From Huffington Post: http://www.huffingtonpost.com/wayne-besen/the-party-isnt-over-but-i_b_2576665.html?utm_hp_ref=gay-voices
Wayne Besen
01/30/2013
Responding to the Boy Scouts of America’s plan to ditch their ban on gay Scouts, Family Research Council President Tony Perkins said, “A departure from their long-held policies would be devastating to an organization that has prided itself on the development of character in boys.”
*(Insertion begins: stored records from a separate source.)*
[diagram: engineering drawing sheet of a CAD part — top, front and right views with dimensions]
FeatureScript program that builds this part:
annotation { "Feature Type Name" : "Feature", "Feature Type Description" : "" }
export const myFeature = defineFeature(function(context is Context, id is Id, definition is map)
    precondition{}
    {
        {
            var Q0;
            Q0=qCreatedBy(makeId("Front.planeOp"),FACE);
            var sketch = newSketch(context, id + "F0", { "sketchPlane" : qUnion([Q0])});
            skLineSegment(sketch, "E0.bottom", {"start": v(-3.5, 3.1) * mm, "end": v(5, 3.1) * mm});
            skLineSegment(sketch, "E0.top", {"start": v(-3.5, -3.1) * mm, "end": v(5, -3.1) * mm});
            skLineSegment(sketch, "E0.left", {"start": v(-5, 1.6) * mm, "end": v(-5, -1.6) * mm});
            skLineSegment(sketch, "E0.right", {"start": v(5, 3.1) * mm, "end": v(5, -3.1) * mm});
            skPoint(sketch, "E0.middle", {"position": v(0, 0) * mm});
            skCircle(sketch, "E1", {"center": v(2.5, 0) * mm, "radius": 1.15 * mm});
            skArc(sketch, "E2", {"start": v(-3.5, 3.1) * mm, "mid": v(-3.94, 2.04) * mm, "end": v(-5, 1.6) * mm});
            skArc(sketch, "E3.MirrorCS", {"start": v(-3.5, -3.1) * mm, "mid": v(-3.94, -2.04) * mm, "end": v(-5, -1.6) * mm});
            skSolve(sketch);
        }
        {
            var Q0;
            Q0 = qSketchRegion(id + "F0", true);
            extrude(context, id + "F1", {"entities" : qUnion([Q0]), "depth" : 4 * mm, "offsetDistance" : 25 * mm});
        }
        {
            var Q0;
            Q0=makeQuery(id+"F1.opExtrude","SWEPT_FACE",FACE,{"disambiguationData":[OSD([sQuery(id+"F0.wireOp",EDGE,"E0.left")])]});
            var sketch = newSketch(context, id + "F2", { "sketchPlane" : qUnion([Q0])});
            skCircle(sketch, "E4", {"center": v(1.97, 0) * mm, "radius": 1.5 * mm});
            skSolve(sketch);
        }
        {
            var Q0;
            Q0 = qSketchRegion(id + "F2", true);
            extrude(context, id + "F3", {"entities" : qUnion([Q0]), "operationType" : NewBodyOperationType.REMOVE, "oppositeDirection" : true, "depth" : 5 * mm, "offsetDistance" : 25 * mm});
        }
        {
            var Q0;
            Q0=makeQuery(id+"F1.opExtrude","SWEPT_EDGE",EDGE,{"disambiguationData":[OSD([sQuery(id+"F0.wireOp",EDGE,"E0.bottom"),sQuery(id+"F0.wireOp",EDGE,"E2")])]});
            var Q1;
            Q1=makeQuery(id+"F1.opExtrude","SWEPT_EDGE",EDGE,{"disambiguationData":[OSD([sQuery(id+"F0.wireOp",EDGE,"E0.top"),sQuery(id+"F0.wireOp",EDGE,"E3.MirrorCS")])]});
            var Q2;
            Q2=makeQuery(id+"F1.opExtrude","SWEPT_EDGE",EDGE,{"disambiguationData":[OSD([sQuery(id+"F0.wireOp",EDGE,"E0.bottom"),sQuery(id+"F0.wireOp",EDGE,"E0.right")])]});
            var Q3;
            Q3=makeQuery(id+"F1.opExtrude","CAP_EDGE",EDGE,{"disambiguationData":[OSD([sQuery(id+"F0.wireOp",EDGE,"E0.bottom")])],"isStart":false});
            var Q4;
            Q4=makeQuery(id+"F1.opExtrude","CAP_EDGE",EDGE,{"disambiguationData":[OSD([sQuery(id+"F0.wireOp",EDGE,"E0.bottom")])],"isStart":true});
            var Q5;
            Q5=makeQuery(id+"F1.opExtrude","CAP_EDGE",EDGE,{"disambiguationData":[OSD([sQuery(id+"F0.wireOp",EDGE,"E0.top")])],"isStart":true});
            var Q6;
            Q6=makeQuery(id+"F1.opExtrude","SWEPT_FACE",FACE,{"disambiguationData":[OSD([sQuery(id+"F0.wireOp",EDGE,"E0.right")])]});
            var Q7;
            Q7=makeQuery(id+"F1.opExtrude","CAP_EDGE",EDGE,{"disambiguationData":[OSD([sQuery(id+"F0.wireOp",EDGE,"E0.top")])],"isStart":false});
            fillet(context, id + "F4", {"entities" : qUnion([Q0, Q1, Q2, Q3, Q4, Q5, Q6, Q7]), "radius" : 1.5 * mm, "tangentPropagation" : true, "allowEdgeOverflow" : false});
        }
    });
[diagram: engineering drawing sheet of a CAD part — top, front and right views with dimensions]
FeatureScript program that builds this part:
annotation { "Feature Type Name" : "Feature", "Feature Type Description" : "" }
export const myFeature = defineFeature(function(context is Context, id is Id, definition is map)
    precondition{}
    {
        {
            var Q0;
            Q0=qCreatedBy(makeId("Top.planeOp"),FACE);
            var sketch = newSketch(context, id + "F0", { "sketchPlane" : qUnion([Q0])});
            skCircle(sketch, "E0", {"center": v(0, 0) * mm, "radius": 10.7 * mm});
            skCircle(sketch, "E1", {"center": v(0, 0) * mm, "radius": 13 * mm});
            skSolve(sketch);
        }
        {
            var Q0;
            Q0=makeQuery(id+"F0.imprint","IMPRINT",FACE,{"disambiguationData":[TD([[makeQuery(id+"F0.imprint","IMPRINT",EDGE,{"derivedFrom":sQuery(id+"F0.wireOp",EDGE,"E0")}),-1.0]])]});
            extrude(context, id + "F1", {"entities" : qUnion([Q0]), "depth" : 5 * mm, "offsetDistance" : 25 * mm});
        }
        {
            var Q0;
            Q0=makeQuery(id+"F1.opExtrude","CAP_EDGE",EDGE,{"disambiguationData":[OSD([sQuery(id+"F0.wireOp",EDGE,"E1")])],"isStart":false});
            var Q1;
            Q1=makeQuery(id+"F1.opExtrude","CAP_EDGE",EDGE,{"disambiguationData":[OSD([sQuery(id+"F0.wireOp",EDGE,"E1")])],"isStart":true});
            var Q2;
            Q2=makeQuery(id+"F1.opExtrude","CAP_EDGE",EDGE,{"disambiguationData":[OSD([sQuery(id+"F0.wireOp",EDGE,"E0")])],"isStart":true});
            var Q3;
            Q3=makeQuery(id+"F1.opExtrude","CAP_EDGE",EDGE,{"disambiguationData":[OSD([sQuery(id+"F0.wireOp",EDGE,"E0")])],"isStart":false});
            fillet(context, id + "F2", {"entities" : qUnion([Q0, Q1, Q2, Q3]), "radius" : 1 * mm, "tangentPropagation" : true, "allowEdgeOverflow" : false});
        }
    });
The problem that Perkins and other culture warriors are encountering is that each day fewer people believe their hyperbolic and hyperventilating warnings about LGBT people. The terrifying “Gay Agenda” and “Special Rights” rhetoric worked well in the 1980s and 1990s when homosexuals were thought of as a far-off species that only existed in San Francisco’s Gay Pride parades. It was easy to spook the suburban masses by exploiting fear of the unknown.
However, now that gay people are coming out quicker than Perkins can invent new lies — and straight allies are joining our cause faster than new homophobes are minted — the outcome appears to be a foregone conclusion. The only rationale for Perkins and his ilk to continue their losing crusade is to suck every last cent out of their aging, gullible followers’ pockets before they expire.
The Boy Scouts story was featured in today’s New York Times on page A13. However, all one has to do to understand the reason for their policy shift is read the story on page A12, “Sewers, Curfews, and a Ban on Gay Bias.” It is about Vicco, a poor, abandoned Appalachian coal town in Kentucky, which has a gay mayor and a city council that just passed an anti-discrimination ordinance.
Similarly, a bill that would give same-sex couples the majority of the legal rights afforded heterosexual couples cleared a Wyoming House subcommittee by a 7-2 vote and is headed to consideration in the full House. According to the Los Angeles Times, the bill’s sponsor is State Rep. Cathy Connolly of Laramie, the first openly gay representative in Wyoming.
If Perkins’ prejudice isn’t playing in rural Kentucky and Wyoming, it soon won’t be resonating in too many places.
Sensing this trend, Dave Kochel, an Iowa Republican operative who served as senior adviser to Mitt Romney, declared this week on a local television show his support for marriage equality and said, “The culture wars are over, and the Republicans largely lost.”